Collected data entries:
Segment Open

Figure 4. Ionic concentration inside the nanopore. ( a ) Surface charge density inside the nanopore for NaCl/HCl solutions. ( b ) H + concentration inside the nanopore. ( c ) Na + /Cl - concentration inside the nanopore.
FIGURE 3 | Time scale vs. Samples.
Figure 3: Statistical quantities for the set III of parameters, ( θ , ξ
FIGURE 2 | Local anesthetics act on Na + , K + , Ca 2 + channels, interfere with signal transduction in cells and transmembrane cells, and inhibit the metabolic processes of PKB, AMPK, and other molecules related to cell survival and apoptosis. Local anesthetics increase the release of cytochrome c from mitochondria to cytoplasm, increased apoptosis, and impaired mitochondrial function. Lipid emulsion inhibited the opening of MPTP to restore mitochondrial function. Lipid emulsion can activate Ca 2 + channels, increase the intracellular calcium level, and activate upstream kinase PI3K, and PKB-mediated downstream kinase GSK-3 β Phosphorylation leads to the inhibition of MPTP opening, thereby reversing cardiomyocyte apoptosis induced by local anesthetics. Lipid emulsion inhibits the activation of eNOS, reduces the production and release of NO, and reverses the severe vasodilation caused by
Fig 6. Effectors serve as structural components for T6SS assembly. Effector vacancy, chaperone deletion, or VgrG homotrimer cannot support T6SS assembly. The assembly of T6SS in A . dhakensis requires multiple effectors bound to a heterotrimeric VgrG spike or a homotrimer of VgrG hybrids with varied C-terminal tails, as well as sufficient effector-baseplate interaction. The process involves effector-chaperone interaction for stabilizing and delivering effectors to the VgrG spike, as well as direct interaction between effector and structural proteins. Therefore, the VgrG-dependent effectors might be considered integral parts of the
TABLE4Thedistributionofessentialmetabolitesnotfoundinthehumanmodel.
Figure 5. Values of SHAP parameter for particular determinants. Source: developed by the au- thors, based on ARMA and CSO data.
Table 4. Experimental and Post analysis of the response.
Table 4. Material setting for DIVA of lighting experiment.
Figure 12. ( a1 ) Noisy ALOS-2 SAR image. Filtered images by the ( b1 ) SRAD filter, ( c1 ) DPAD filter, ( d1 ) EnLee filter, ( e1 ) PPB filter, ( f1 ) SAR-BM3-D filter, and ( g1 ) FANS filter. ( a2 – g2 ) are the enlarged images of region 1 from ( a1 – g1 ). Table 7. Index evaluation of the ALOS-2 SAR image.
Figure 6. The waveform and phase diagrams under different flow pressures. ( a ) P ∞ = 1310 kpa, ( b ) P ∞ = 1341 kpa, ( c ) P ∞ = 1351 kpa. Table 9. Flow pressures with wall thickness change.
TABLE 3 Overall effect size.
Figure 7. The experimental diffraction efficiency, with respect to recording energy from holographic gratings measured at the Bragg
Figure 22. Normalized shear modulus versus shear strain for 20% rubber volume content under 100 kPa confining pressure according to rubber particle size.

Segment Closed

## Aim of the task
In the entries, some lines may contain the word "size". Give how many do, as a number by itself.

## Written answer
2